● Assignment: Please reproduce the lines of the records below from the one holding "focal_35mm: 208" through the one holding "focal_mm: 2.22", inclusive, skipping all pictures.

Dataset entries:
((

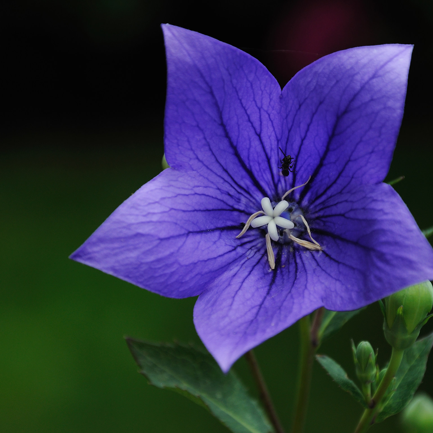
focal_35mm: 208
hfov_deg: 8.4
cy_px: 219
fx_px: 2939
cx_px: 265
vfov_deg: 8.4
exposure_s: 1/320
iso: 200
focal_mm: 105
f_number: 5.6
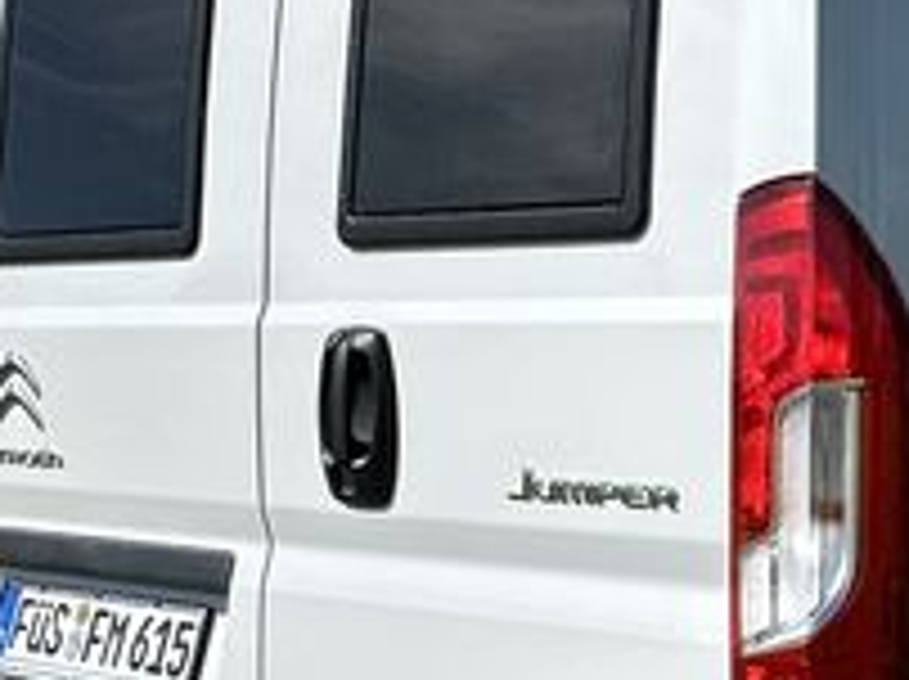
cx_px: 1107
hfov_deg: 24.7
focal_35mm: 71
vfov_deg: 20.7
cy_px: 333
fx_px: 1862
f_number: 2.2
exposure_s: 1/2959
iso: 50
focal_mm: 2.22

))
((

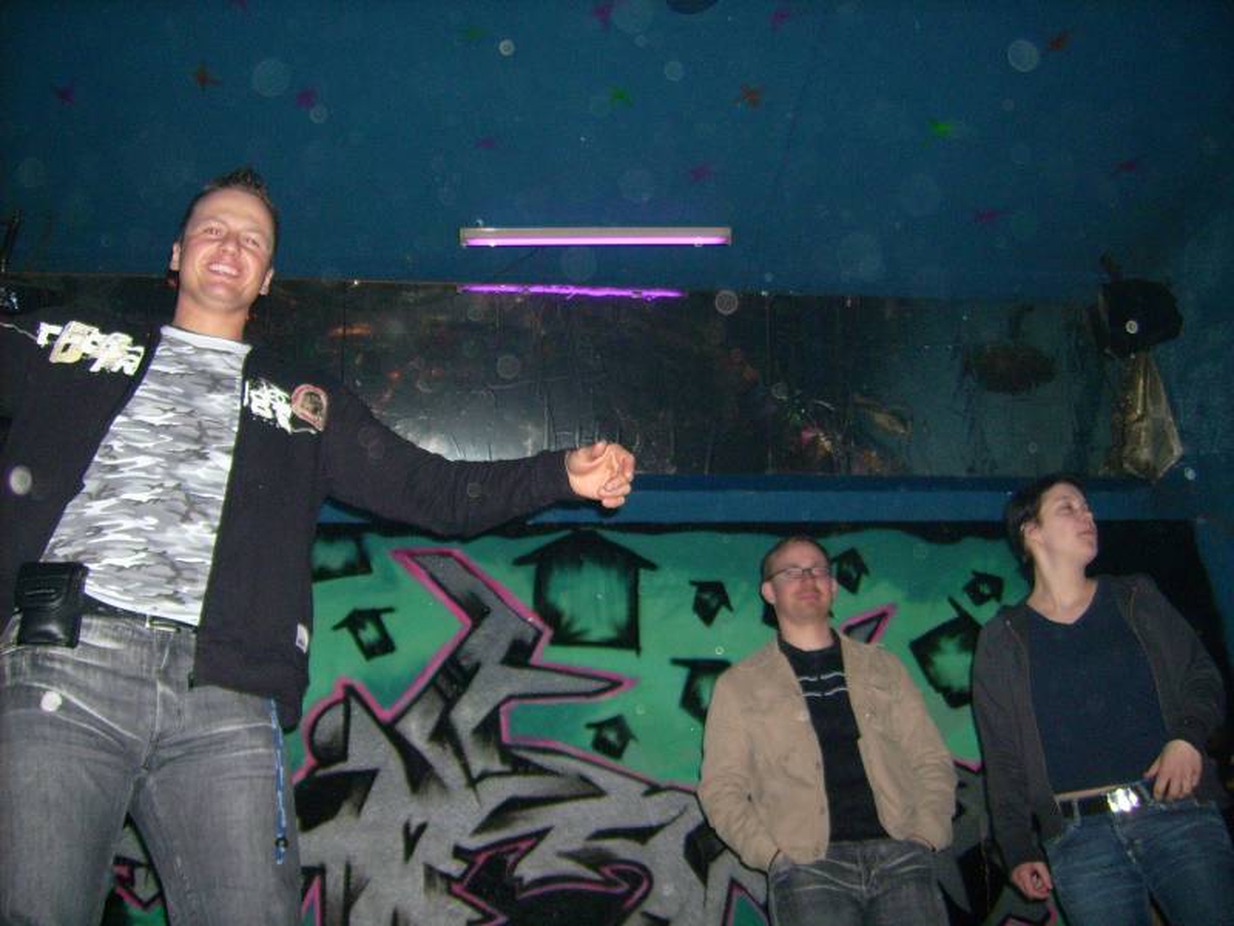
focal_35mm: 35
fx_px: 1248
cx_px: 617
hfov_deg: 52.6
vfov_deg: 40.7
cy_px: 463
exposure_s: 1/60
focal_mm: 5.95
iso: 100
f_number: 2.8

))

● Output of the task:
focal_35mm: 208
hfov_deg: 8.4
cy_px: 219
fx_px: 2939
cx_px: 265
vfov_deg: 8.4
exposure_s: 1/320
iso: 200
focal_mm: 105
f_number: 5.6
cx_px: 1107
hfov_deg: 24.7
focal_35mm: 71
vfov_deg: 20.7
cy_px: 333
fx_px: 1862
f_number: 2.2
exposure_s: 1/2959
iso: 50
focal_mm: 2.22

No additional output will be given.